▶
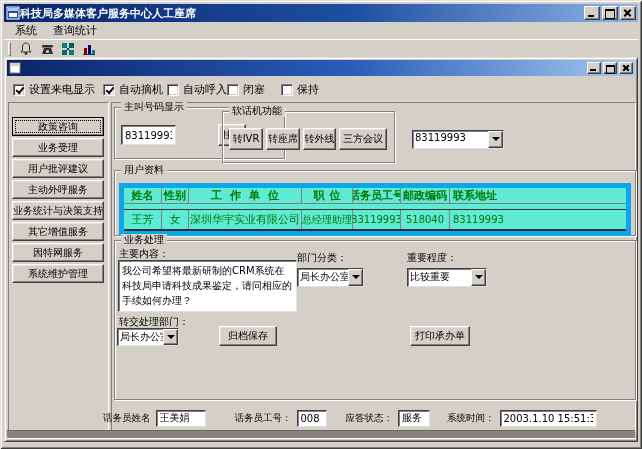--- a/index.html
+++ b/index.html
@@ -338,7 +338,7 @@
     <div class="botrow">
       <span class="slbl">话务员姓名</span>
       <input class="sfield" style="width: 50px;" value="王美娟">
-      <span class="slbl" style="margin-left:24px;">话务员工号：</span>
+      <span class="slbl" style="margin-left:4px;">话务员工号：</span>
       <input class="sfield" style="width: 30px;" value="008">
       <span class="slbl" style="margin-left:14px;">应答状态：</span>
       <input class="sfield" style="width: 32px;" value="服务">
◀
▶
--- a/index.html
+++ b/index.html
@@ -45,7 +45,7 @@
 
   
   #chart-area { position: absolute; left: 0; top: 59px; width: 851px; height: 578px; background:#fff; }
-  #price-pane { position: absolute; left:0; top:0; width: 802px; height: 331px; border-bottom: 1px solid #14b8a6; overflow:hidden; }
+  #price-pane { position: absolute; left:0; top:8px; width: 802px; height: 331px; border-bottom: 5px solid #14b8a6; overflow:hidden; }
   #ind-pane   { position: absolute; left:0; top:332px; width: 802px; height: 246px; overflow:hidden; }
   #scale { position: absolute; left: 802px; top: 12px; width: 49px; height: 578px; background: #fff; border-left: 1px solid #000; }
◀
▶
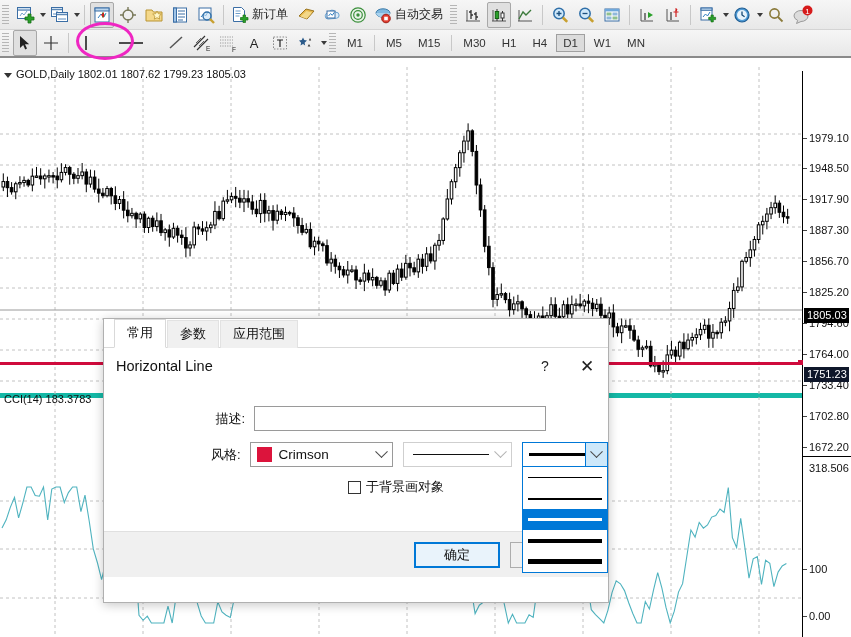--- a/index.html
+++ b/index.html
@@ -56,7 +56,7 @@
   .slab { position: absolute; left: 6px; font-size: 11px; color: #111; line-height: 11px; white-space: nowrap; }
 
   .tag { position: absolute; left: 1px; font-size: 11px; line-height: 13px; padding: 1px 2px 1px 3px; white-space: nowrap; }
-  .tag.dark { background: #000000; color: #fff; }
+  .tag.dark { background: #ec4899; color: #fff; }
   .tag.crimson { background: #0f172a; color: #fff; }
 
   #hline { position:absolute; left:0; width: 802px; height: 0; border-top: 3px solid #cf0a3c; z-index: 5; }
◀
WHAT YOU SHOULD DO:
Repeat word for word the lines above that run from the line containing "absolute; left:0; top:0;" through the line containing "absolute; left: 802px;", both ends included, and nothing else.

EXERCISE ANSWER:
-  #price-pane { position: absolute; left:0; top:0; width: 802px; height: 331px; border-bottom: 1px solid #14b8a6; overflow:hidden; }
+  #price-pane { position: absolute; left:0; top:8px; width: 802px; height: 331px; border-bottom: 5px solid #14b8a6; overflow:hidden; }
   #ind-pane   { position: absolute; left:0; top:332px; width: 802px; height: 246px; overflow:hidden; }
   #scale { position: absolute; left: 802px; top: 12px; width: 49px; height: 578px; background: #fff; border-left: 1px solid #000; }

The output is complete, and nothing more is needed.